Scraping the RStudio webinar list
I only just found this list of RStudio webinars, there’s loads of stuff on there, I really need to plow through a lot of it. What I really wanted was a list of them with links that I could archive and edit and rearrange so I could show which ones I am interested in, which I’ve already watched, and so on.
Well, if you’ve got a problem, and no-one else can help, then maybe you need… The R Team.
Oh yes, and you’ll also need selector gadget, which is described brilliantly in this selector gadget vignette.

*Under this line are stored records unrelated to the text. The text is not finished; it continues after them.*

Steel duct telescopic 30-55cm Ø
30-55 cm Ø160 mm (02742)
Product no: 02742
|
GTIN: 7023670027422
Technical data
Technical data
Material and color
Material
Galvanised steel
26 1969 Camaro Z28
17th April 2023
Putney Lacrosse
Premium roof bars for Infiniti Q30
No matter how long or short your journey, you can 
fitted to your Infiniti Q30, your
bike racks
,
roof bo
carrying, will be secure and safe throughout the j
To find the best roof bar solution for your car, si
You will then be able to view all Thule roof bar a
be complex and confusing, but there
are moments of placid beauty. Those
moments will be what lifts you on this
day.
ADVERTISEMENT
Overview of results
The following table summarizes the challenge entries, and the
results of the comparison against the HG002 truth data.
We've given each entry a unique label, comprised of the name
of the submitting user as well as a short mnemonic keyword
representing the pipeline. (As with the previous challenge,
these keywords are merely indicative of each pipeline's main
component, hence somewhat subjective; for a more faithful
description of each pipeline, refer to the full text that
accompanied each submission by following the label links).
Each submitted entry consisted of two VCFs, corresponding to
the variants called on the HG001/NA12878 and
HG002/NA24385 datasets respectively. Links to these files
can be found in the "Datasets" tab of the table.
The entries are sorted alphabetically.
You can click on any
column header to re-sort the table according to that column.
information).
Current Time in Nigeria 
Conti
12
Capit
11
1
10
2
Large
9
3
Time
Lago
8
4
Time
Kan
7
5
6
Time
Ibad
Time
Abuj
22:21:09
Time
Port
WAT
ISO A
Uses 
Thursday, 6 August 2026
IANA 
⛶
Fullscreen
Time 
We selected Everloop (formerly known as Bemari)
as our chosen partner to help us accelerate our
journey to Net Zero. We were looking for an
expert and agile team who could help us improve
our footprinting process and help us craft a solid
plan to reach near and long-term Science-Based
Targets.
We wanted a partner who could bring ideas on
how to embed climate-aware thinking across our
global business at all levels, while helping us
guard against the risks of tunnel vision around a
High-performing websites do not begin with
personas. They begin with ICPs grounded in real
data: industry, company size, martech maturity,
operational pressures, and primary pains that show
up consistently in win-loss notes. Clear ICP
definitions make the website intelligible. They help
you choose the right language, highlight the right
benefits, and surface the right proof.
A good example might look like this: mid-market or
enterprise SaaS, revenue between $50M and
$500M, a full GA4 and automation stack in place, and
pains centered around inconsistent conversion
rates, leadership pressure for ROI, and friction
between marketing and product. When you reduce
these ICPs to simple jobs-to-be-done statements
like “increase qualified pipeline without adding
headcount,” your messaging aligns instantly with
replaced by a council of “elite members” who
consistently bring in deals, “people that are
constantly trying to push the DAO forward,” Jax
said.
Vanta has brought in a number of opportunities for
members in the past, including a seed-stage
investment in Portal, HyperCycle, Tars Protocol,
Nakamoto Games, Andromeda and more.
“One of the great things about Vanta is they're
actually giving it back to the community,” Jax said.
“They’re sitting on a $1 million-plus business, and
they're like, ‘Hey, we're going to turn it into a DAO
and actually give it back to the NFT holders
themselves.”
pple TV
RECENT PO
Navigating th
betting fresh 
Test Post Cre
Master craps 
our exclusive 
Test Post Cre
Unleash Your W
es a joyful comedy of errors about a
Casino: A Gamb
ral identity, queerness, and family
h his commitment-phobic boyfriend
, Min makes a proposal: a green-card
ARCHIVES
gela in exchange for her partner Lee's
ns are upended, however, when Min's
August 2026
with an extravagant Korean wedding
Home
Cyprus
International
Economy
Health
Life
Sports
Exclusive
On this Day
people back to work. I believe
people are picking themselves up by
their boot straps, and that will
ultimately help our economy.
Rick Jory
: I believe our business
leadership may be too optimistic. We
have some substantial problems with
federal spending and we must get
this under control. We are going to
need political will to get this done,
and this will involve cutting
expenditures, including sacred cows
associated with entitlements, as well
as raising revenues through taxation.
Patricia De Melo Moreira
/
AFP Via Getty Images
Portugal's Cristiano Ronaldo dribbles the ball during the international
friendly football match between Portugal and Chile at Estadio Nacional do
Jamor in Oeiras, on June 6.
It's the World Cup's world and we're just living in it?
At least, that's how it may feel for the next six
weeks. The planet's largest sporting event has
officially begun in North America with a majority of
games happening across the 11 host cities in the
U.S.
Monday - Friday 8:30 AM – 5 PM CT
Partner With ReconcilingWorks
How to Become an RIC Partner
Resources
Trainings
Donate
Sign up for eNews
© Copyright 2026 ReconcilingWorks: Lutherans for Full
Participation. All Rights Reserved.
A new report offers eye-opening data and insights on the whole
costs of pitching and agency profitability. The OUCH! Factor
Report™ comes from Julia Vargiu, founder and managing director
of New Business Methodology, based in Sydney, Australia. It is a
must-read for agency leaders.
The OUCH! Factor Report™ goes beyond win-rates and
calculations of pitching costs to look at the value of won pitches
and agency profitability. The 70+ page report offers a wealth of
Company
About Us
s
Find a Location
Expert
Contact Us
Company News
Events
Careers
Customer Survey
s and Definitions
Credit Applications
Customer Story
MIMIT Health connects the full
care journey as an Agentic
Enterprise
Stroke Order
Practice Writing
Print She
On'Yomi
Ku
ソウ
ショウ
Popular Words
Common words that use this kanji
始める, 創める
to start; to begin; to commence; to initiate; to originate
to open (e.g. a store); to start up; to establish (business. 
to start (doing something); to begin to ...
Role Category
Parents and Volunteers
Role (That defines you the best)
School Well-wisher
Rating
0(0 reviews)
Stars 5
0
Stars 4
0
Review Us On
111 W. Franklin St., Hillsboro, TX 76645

Once you’ve got all that, the code writes itself. The only wrinkle I ironed out was that some of the HTML paths were relative, not absolute, so I paste http://blah on the front of those ones, as you’ll see.
<pre class="brush: r; title: ; notranslate" title="">
library(rvest)
rstudio = read_html("https://www.rstudio.com/resources/webinars/")
linkText = rstudio %>%
html_nodes('.toggle-content a') %>%
html_text()
linkURL = rstudio %>%
html_nodes(".toggle-content a") %>%
html_attr("href")
linkURL[substr(linkURL, 1, 4) != "http"] =
paste0("https://www.rstudio.com",
linkURL[substr(linkURL, 1, 4) != "http"])
cat(paste0("<a href = ", linkURL, ">",
linkText, "</a><br>"), file = "webinar.html")
Done! Now all I did was open the resulting file and paste it into Evernote, which kept the links and text together, as you’d expect, and I can now cut and paste and markup to my heart’s desire.
I love it when a plan comes together.